Submission Requirement:

Upon completion, each student must submit the following materials:

1. Test data and its prediction

2. Code

a) You MUST implement the following models by yourself (write your own R program instead of using existing packages): KNN, Naïve Bayes and Perceptron.

b) You MUST adopt at least two models besides the aforementioned three ones for your classification task (For example: logistics regression, association rule, decision tree, Bayes belief network, neural network, bagging, boosting method, random forest, SVM, etc.). You do not need to implement by yourself, instead you can use existing packages/libraries in R or Python.

c) Your program must be executable without any bug and can read the training data and report the performance of models. Your program also can read the test data to perform prediction.

d) A README file should be included to introduce the information for your code and explain how to execute your code.

3. Implementation report

In the report, the following components should be included:

1. Cover Page (indicating group number and member list)

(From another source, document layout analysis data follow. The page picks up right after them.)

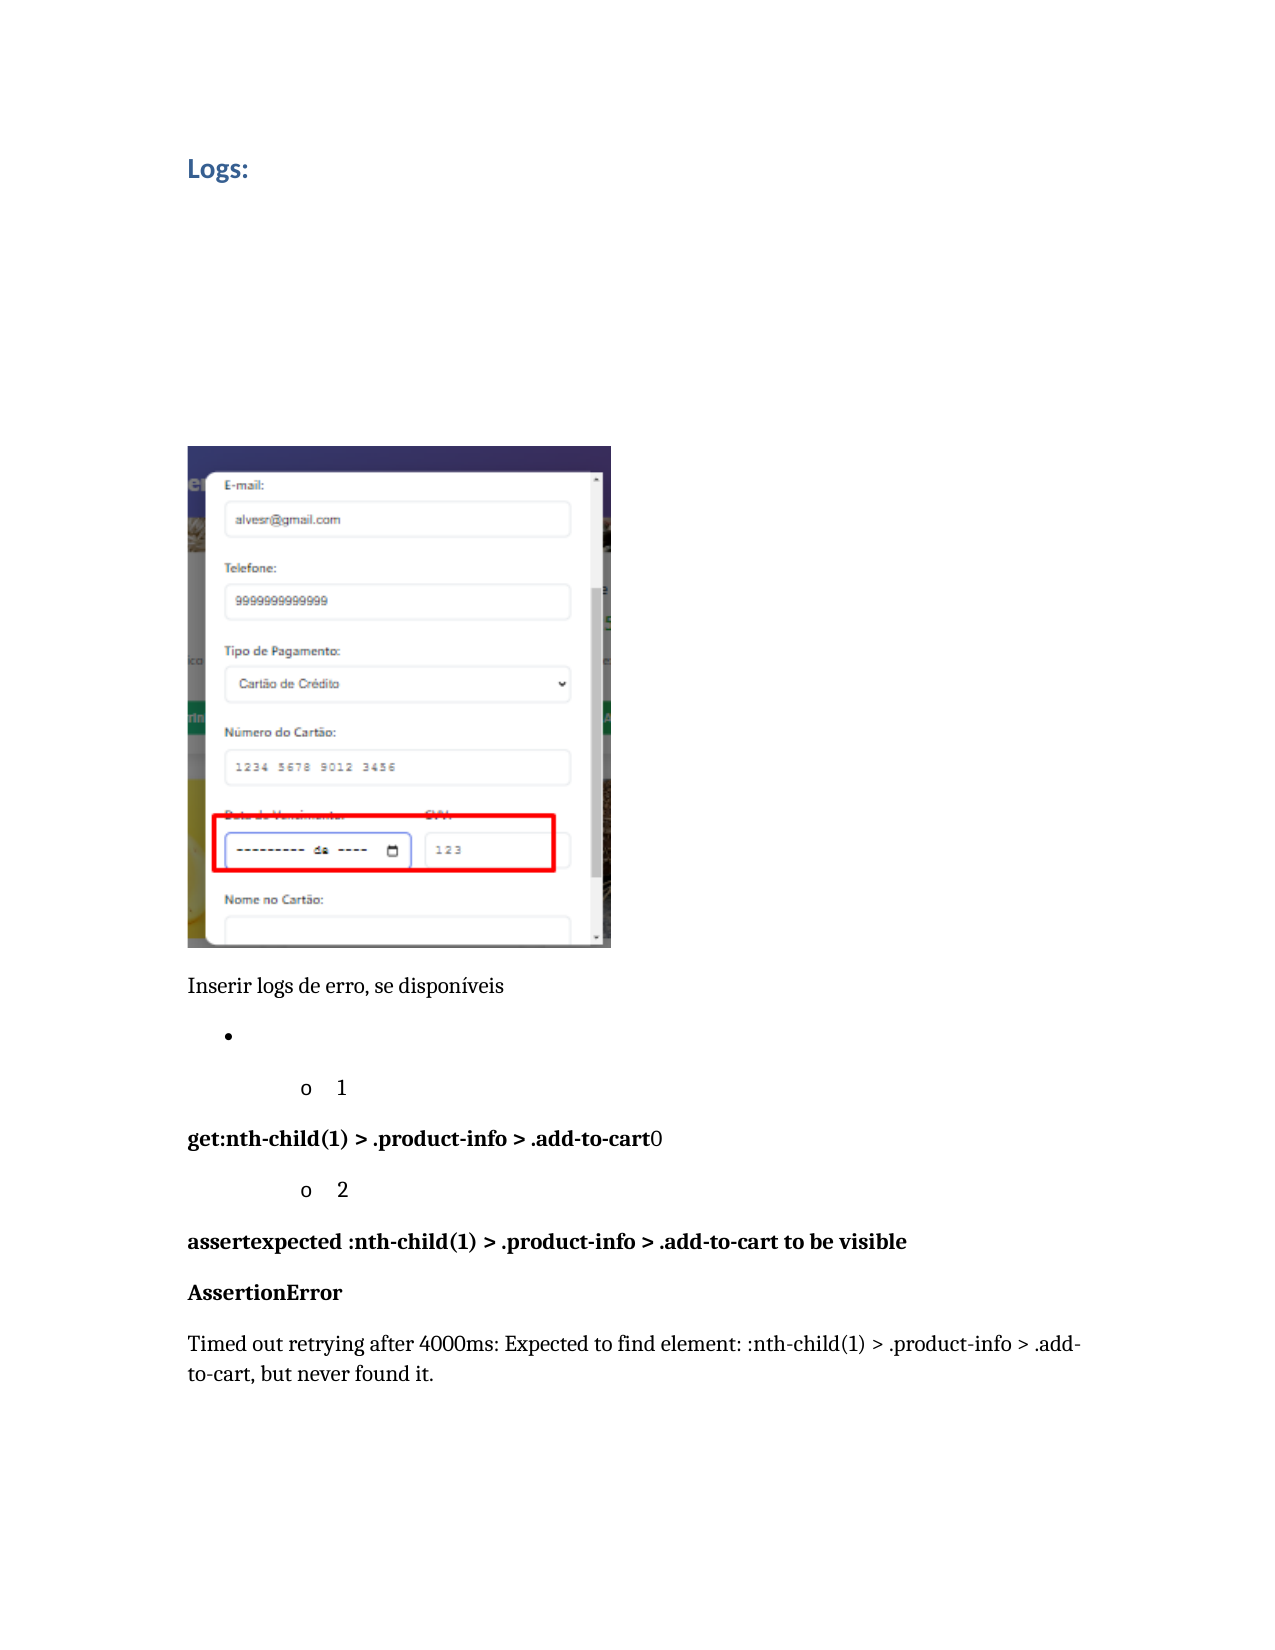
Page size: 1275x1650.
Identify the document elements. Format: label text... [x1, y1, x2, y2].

subtitle Logs: [187, 150, 1087, 186]
list 1 [300, 1074, 1087, 1101]
text Inserir logs de erro, se disponíveis [187, 972, 1087, 999]
text assertexpected :nth-child(1) > .product-info > .add-to-cart to be visible [187, 1229, 1087, 1255]
list 2 [300, 1177, 1087, 1204]
text Timed out retrying after 4000ms: Expected to find element: :nth-child(1) > .product-info > .add-to-cart, but never found it. [187, 1331, 1087, 1387]
picture [187, 446, 611, 948]
text AssertionError [187, 1280, 1087, 1306]
text get:nth-child(1) > .product-info > .add-to-cart0 [187, 1126, 1087, 1152]
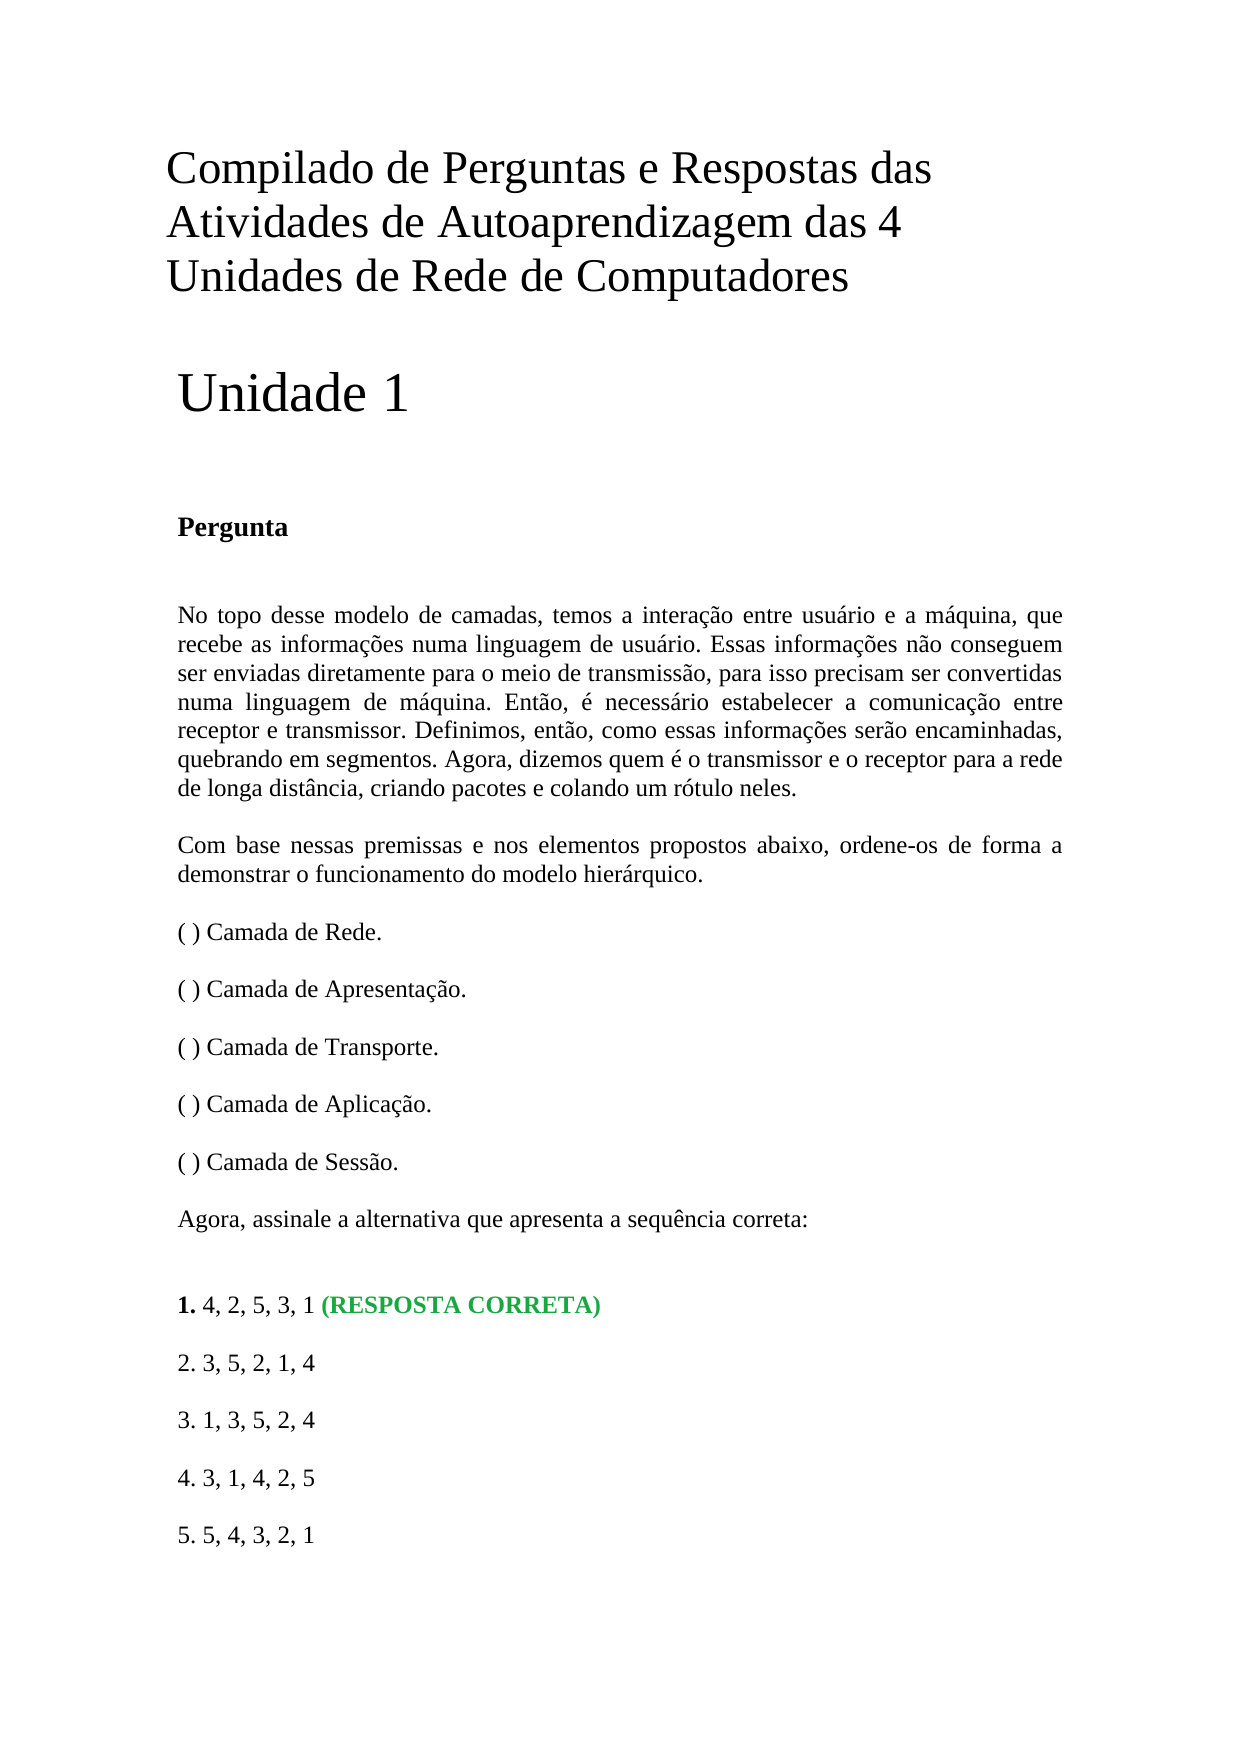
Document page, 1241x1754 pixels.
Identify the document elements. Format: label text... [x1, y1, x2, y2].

text 5. 5, 4, 3, 2, 1 [177, 1520, 1076, 1549]
list 4, 2, 5, 3, 1 (RESPOSTA CORRETA) [177, 1290, 1076, 1319]
subtitle Pergunta [177, 510, 1076, 543]
text 4. 3, 1, 4, 2, 5 [177, 1463, 1076, 1492]
subtitle Unidade 1 [177, 359, 1076, 423]
text ( ) Camada de Aplicação. ( ) Camada de Sessão. [177, 1089, 434, 1175]
text Com base nessas premissas e nos elementos propostos abaixo, ordene-os de forma a demonstrar o funcionamento do modelo hierárquico. [177, 831, 1063, 888]
text Compilado de Perguntas e Respostas das Atividades de Autoaprendizagem das 4 Unidades de Rede de Computadores [167, 139, 1076, 301]
text 2. 3, 5, 2, 1, 4 [177, 1348, 1076, 1377]
text 3. 1, 3, 5, 2, 4 [177, 1405, 1076, 1434]
text ( ) Camada de Apresentação. ( ) Camada de Transporte. [177, 974, 468, 1060]
text Agora, assinale a alternativa que apresenta a sequência correta: [177, 1204, 1076, 1233]
text No topo desse modelo de camadas, temos a interação entre usuário e a máquina, que recebe as informações numa linguagem de usuário. Essas informações não conseguem ser enviadas diretamente para o meio de transmissão, para isso precisam ser convertidas numa linguagem de máquina. Então, é necessário estabelecer a comunicação entre receptor e transmissor. Definimos, então, como essas informações serão encaminhadas, quebrando em segmentos. Agora, dizemos quem é o transmissor e o receptor para a rede de longa distância, criando pacotes e colando um rótulo neles. [177, 600, 1063, 802]
text ( ) Camada de Rede. [177, 917, 1076, 945]
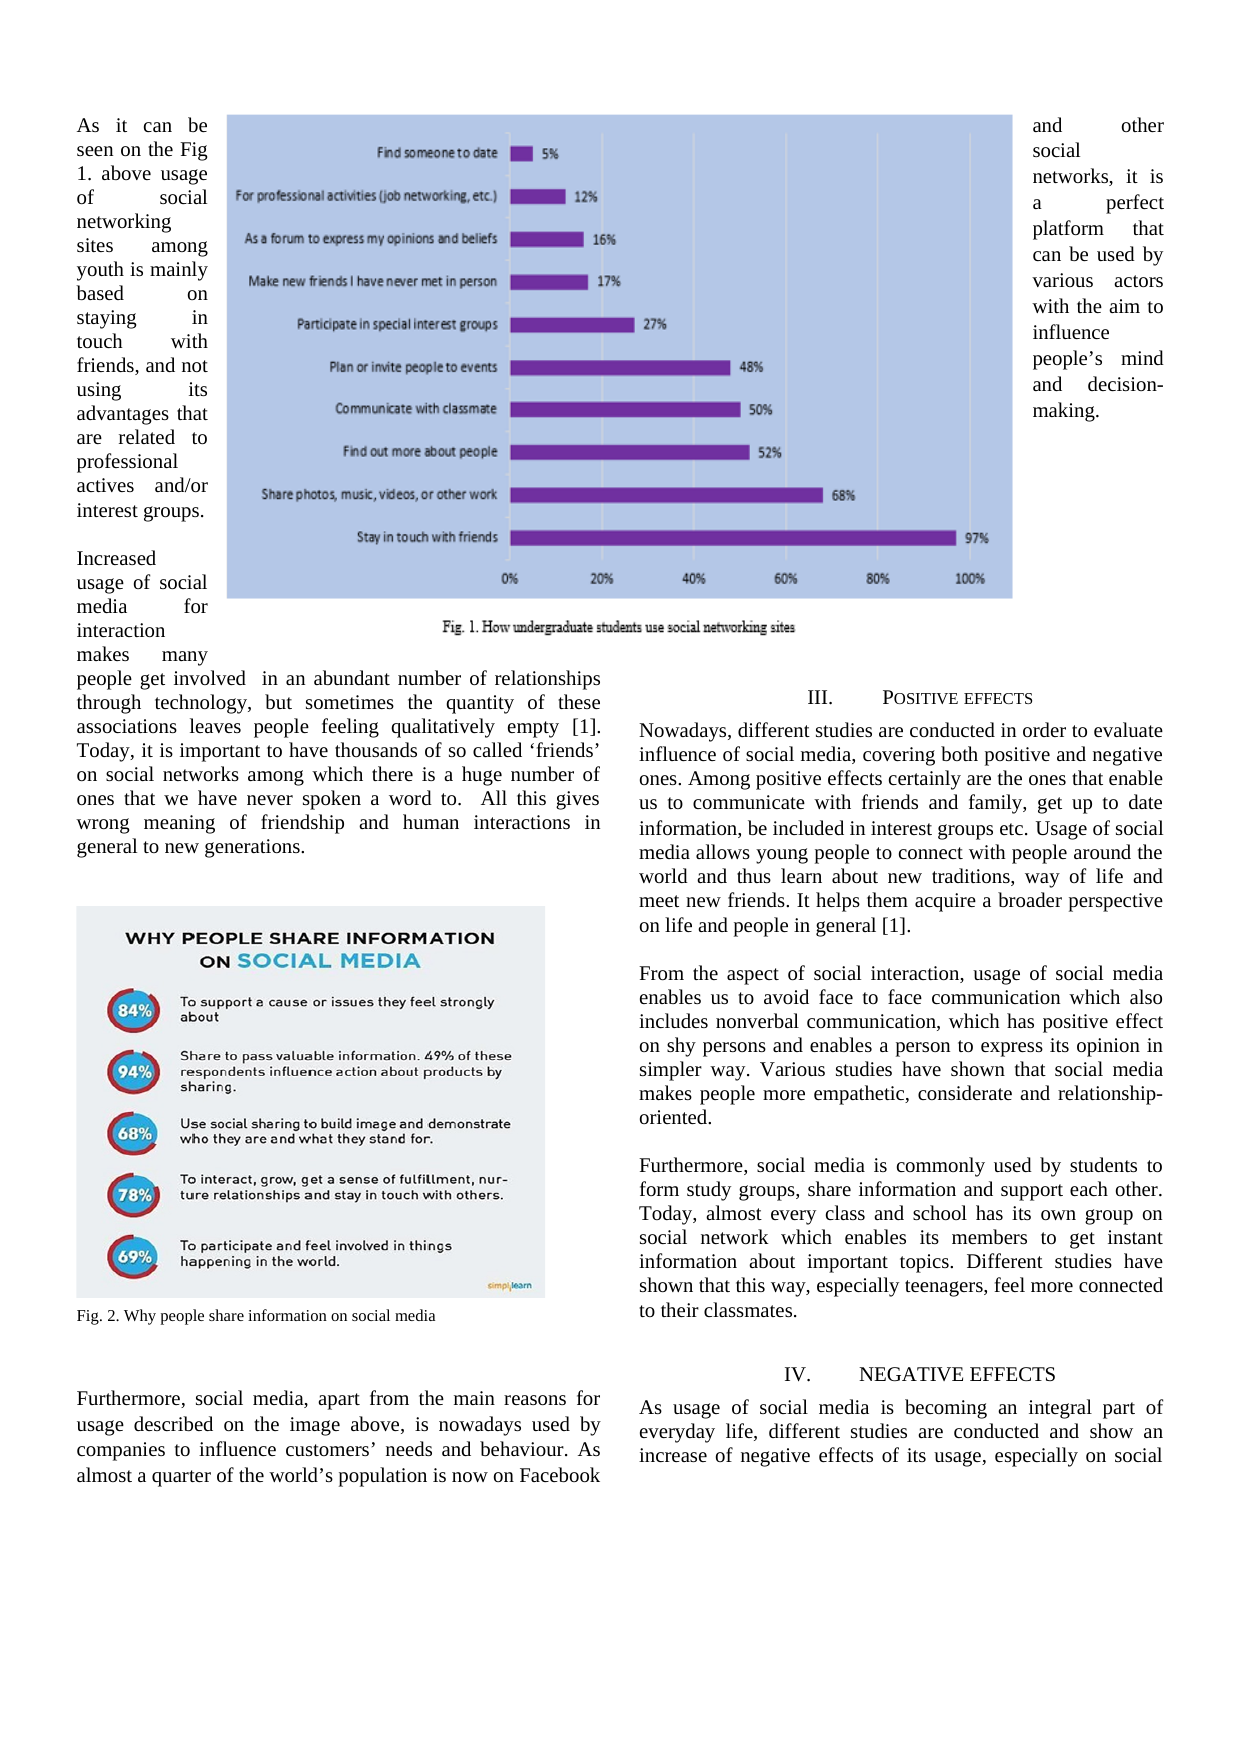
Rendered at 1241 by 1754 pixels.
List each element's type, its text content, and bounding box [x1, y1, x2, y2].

text Fig. 2. Why people share information on social media [76, 1306, 601, 1325]
list NEGATIVE EFFECTS [676, 1362, 1164, 1386]
text Furthermore, social media, apart from the main reasons for usage described on the image above, is nowadays used by companies to influence customers’ needs and behaviour. As almost a quarter of the world’s population is now on Facebook and other social networks, it is a perfect platform that can be used by various actors with the aim to influence people’s mind and decision-making. [1014, 112, 1164, 422]
picture [226, 112, 1014, 647]
text Furthermore, social media, apart from the main reasons for usage described on the image above, is nowadays used by companies to influence customers’ needs and behaviour. As almost a quarter of the world’s population is now on Facebook and other social networks, it is a perfect platform that can be used by various actors with the aim to influence people’s mind and decision-making. [76, 1386, 601, 1487]
text As usage of social media is becoming an integral part of everyday life, different studies are conducted and show an increase of negative effects of its usage, especially on social interactions. As it is often described, social networks are everything but not socializing in its real meaning. [639, 1395, 1164, 1467]
list Positive effects [676, 685, 1164, 709]
picture [76, 906, 546, 1298]
text From the aspect of social interaction, usage of social media enables us to avoid face to face communication which also includes nonverbal communication, which has positive effect on shy persons and enables a person to express its opinion in simpler way. Various studies have shown that social media makes people more empathetic, considerate and relationship-oriented. [639, 961, 1164, 1129]
text As it can be seen on the Fig 1. above usage of social networking sites among youth is mainly based on staying in touch with friends, and not using its advantages that are related to professional actives and/or interest groups. [76, 112, 226, 522]
text Nowadays, different studies are conducted in order to evaluate influence of social media, covering both positive and negative ones. Among positive effects certainly are the ones that enable us to communicate with friends and family, get up to date information, be included in interest groups etc. Usage of social media allows young people to connect with people around the world and thus learn about new traditions, way of life and meet new friends. It helps them acquire a broader perspective on life and people in general [1]. [639, 718, 1164, 937]
text Increased usage of social media for interaction makes many people get involved in an abundant number of relationships through technology, but sometimes the quantity of these associations leaves people feeling qualitatively empty [1]. Today, it is important to have thousands of so called ‘friends’ on social networks among which there is a huge number of ones that we have never spoken a word to. All this gives wrong meaning of friendship and human interactions in general to new generations. [76, 546, 601, 858]
text Furthermore, social media is commonly used by students to form study groups, share information and support each other. Today, almost every class and school has its own group on social network which enables its members to get instant information about important topics. Different studies have shown that this way, especially teenagers, feel more connected to their classmates. [639, 1153, 1164, 1322]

2. Abstract or the workflow.

3. Brief introduction to the models adopted (your implementation as well as those provided by existing libraries )

4. Experimental results of different models, e.g., Macro-averaging /Micro-averaging of precision/recall/F-score/ROC curve.

5. Result analysis (Model evaluation/ Model interpretation  )

a) Which model achieves the BEST performance on this dataset? Why?

b) Interpret the trained model.

c) Conduct error analysis for the models that do not perform well.

Assessment:

1. Classifiers implementation and performance: 50%

2.  Code: 10%

3.  Project report: 20%

4. Others: 20%

a) Use classification methods that have never been (or optionally) learned in the classes.

b) Novel strategy that improves the classifier performance, e.g., data preprocessing methods, imbalanced classification etc.

c) Implementation of other models by yourself.